The article is in no way a ringing endorsement of the current U.S. system. Lindsey notes that the U.S. does spend much more per person on health than the U.K.. Lindsey gives a full discussion of how the current U.S. system already has large government components. Nor is it a one-sided indictment of the NHS. Lindsey points out that the history of health care was different in the U.K. than in the U.S., and notes that all of the major political parties in Britain agree that the NHS has succeeded in the job it was given following World War II. But, he provides some of the answer to the question of what we get in America for this difference in systems and expenditures. One thing we get is much higher cancer survival rates. Any male reading this post should draw a circle around the fact that, according to Lindsey (and I have seen these numbers cited elsewhere, but I do not have the original sources), "a man with prostate cancer is six times as likely to die within five years in Britain as in America." As an economist who will be lecturing this afternoon on "don't confuse correlation with causality" I'm wondering what other factors besides the health care system could explain such a large gap.
One problem we have in this type of discussion is disentangling many different societal and economic changes that happened at about the same time. What it is that doctors could actually do for major illnesses changed dramatically both after the introduction of the NHS in Britain and the introduction of Medicaid and Medicare in the United States. Is the higher survival rate from prostate cancer in the U.S. due to or in spite of or irrelevant to government programs such as Medicare (federal) and Medicaid (shared between the federal and state governments). I don't know the answer to that question.

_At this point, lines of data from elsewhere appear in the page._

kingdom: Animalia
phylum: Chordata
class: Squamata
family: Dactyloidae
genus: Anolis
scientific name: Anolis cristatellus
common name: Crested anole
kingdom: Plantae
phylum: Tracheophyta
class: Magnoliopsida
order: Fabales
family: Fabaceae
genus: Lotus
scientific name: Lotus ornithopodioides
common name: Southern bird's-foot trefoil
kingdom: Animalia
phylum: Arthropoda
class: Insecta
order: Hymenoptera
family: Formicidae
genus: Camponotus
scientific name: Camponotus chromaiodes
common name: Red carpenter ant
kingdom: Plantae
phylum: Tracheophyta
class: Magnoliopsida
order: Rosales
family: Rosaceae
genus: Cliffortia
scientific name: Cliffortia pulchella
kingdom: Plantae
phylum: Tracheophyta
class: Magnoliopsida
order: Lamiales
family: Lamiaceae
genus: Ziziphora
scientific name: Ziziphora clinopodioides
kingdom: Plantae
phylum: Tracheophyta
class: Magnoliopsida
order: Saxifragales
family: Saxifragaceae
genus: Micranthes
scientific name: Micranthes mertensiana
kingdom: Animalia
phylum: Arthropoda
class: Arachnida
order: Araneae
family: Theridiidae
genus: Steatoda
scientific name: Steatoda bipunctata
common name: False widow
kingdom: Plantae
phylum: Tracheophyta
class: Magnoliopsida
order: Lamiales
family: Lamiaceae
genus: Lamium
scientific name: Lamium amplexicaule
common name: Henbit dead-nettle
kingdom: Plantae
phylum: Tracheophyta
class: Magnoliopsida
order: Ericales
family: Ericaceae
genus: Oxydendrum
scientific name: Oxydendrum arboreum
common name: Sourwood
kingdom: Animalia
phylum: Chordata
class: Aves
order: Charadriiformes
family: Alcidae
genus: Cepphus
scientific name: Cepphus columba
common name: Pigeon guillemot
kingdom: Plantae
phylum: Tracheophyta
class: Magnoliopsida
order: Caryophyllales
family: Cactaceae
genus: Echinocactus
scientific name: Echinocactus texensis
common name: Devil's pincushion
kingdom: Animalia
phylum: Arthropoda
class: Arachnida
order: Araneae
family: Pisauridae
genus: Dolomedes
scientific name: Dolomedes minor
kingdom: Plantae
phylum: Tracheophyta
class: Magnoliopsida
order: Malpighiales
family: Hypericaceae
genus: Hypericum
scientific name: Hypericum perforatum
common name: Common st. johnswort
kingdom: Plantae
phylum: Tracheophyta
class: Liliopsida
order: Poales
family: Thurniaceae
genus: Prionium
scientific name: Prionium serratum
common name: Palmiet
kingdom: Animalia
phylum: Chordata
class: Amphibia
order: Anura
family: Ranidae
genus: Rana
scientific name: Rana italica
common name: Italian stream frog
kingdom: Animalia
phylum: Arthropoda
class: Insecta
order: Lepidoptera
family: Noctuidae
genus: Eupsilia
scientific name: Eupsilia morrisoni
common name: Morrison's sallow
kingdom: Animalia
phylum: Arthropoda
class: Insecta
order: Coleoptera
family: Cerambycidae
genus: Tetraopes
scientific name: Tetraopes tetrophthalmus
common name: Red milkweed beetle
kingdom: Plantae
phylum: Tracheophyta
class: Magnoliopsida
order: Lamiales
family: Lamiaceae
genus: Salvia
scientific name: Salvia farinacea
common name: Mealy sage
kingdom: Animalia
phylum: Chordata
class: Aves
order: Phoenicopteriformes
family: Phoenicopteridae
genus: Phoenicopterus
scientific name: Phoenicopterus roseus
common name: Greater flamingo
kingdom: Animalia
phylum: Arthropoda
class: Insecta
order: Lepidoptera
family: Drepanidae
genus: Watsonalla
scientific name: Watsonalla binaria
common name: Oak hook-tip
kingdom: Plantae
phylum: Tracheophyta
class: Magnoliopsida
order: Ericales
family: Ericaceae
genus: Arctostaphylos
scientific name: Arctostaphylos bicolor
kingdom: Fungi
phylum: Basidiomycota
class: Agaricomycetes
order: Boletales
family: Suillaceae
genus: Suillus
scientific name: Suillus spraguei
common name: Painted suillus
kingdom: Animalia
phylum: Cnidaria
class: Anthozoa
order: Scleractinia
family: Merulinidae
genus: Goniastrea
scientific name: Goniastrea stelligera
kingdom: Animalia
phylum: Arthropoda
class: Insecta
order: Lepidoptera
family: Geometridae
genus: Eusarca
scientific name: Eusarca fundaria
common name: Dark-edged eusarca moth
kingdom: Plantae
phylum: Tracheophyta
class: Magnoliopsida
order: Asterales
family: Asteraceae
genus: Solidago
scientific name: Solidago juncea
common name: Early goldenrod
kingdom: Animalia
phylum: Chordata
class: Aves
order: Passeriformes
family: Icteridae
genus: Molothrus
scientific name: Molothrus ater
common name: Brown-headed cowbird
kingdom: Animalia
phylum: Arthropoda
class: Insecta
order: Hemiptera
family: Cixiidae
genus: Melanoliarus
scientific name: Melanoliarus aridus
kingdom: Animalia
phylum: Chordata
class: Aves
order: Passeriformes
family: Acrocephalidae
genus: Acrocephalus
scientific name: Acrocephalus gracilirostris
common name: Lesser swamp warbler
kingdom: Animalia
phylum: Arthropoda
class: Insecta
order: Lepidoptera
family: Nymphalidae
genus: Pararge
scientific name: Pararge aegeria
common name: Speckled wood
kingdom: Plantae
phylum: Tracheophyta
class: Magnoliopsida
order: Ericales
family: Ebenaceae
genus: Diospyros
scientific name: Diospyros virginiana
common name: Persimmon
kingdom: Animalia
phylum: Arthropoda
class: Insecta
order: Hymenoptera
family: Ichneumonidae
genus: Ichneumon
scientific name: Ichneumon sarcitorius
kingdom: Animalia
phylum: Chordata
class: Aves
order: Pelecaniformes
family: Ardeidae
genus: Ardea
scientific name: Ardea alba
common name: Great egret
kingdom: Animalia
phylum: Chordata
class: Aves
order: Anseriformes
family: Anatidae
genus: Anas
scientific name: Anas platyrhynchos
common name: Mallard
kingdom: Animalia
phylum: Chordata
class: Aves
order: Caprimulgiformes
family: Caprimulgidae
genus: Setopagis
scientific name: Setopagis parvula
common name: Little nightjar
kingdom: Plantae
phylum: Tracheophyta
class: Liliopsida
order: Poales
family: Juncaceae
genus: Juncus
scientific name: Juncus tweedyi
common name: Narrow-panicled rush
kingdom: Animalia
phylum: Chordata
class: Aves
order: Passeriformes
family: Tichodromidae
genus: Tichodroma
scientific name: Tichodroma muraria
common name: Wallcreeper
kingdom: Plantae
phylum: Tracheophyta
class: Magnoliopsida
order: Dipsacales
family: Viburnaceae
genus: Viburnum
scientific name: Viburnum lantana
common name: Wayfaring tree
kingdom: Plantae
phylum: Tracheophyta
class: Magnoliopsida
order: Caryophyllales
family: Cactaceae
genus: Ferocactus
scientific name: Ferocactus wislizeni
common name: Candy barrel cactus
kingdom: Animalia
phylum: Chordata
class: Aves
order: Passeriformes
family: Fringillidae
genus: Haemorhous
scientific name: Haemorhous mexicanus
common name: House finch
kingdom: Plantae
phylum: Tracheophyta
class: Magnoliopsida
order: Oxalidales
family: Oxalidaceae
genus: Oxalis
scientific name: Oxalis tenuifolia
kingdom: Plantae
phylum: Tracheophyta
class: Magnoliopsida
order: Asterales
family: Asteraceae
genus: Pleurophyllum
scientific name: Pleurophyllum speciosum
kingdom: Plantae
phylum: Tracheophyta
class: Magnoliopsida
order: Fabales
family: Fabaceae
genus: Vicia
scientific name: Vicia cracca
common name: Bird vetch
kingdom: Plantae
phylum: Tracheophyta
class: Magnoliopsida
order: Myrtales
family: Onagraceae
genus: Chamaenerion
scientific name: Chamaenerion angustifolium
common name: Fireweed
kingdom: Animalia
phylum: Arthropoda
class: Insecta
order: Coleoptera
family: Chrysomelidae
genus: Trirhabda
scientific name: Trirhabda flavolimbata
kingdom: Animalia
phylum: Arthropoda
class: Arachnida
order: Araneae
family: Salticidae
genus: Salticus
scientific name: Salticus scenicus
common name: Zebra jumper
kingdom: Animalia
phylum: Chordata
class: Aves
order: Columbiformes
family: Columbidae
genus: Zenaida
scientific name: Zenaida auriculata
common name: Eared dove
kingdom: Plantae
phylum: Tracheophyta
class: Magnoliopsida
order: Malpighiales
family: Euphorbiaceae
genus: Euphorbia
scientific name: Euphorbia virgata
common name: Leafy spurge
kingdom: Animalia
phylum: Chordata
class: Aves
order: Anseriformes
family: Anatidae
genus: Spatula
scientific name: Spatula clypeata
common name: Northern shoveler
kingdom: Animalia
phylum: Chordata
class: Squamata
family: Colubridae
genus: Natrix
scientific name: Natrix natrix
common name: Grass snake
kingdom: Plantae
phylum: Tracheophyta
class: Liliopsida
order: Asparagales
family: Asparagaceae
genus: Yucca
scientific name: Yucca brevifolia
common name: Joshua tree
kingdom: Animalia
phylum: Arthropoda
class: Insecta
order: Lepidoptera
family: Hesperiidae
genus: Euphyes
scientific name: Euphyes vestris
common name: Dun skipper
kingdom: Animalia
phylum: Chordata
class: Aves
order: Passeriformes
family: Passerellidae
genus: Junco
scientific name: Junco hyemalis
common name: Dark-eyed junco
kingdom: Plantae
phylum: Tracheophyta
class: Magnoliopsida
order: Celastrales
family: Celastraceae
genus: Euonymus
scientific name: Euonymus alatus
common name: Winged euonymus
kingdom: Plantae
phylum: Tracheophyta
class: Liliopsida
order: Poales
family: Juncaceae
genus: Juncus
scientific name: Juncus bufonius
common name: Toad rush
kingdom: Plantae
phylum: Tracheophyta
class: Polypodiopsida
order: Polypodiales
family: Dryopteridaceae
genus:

I think that these kind of discussions highlight why Christians must be "wise as serpents" in considering the facts and debating important public policy issues such as health insurance reform. The world simply does not fall into a Proverb, Prophecy, or teaching of Jesus that "Woe be to those who oppose single-payer health insurance" --- nor does it script for us "Blessed are those who rely solely on profit-maximizing insurance companies."